Ischinger für Abkehr von Einstimmigkeitsprinzip in der EU

09.02.2020 01:00

Berlin (dpa) - Der Chef der Münchner Sicherheitskonferenz, Wolfgang
Ischinger, hat sich für eine Abkehr vom Einstimmigkeitsprinzip in der
Europäischen Union ausgesprochen. Die EU müsse lernen, konsequent mit
einer Stimme zu sprechen. «Heute kann jedes Land alles blockieren.
Die Bundeskanzlerin hat sich für Mehrheitsentscheidungen
ausgesprochen (.). Warum legt die große Koalition denn dann keinen
Plan dafür in Brüssel vor», sagte Ischinger dem «Tagesspiegel am
Sonntag». «Wenn wir nicht schneller, klarer und mutiger bei
außenpolitischen Entscheidungen werden, dürfen wir uns nicht wundern,
dass wir bei Konflikten in unserer Nachbarschaft machtlos aussehen,
siehe Syrien, siehe Libyen.» Stattdessen fantasierten deutsche
Politiker gerne über eine europäische Armee. «Die macht aber erst
dann Sinn, wenn wir wirklich mit einer Stimme sprechen», sagte
Ischinger. Das weltweit renommierteste Expertentreffen zur
Sicherheitspolitik findet Ende kommender Woche in München statt.
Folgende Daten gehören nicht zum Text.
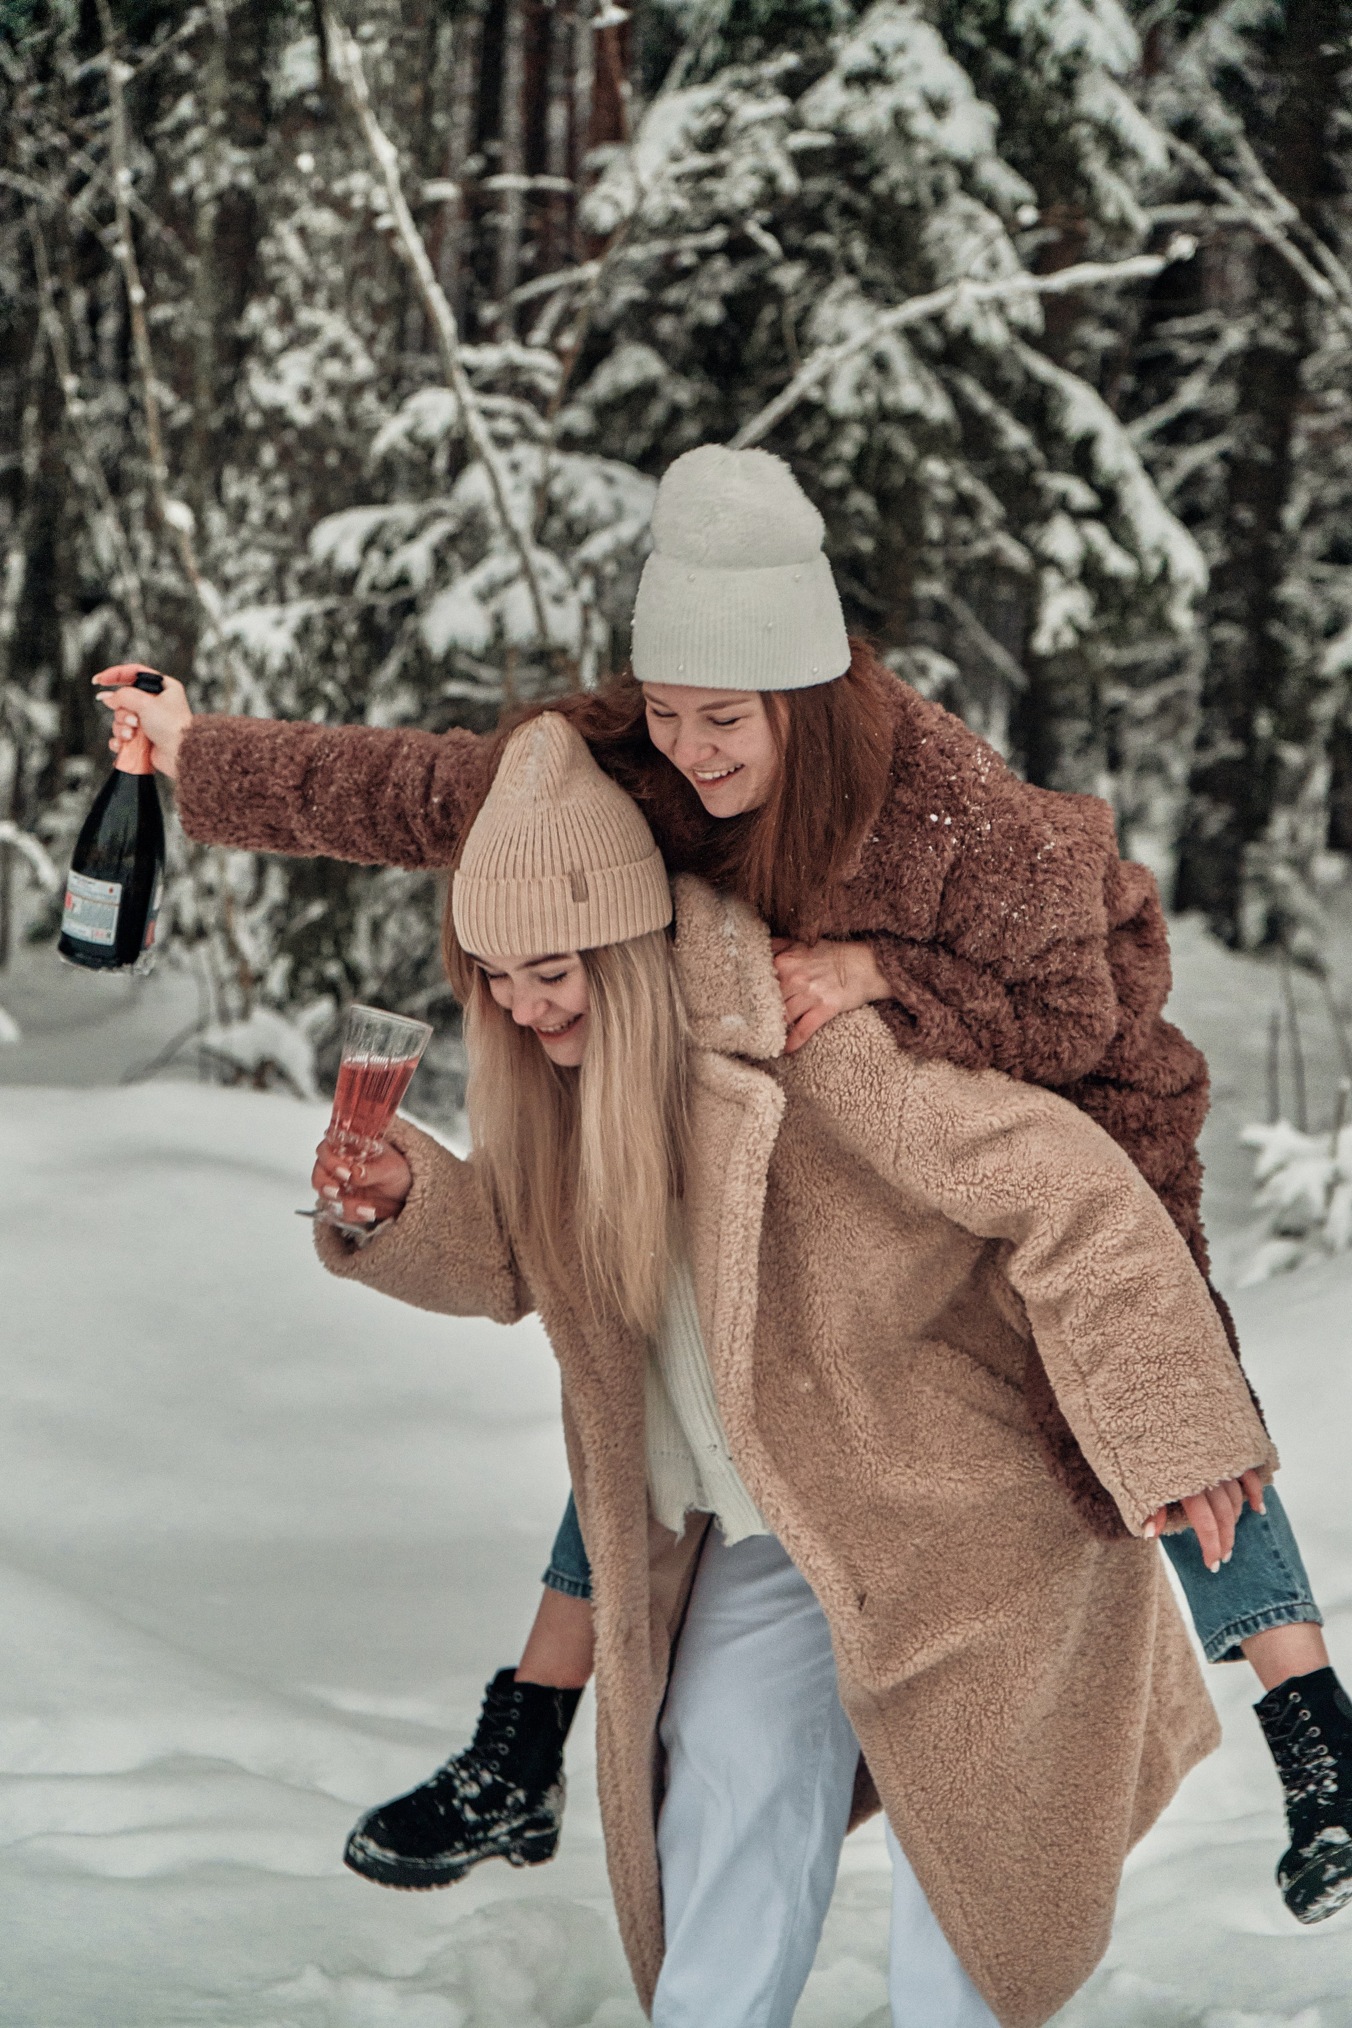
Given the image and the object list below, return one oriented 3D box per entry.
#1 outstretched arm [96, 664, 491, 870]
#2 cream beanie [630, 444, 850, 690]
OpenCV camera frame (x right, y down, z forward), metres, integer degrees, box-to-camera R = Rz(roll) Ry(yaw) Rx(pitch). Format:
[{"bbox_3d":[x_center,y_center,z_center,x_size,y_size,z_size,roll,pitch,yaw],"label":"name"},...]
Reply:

Ähnlich äußerte sich Bundeswirtschaftsminister Peter Altmaier in der

«Welt am Sonntag». Das Prinzip der Einstimmigkeit wirke viel öfter
wie ein lähmender Mühlstein denn als Schutz einzelner Mitgliedstaaten
davor, überstimmt zu werden, sagte der CDU-Politiker der Zeitung.
«Gerade jetzt nach der ersten Stufe des Brexits und angesichts der
großen Herausforderungen, die vor uns Europäern liegen, müssen wir
uns der Frage neu zuwenden, ob wir dem Prinzip der
Mehrheitsentscheidungen ein neues Gewicht geben.» Wenn die EU stärker
werden wolle, müsse in den europäischen Ministerrunden grundsätzlich

das Prinzip der Mehrheitsentscheidung gelten.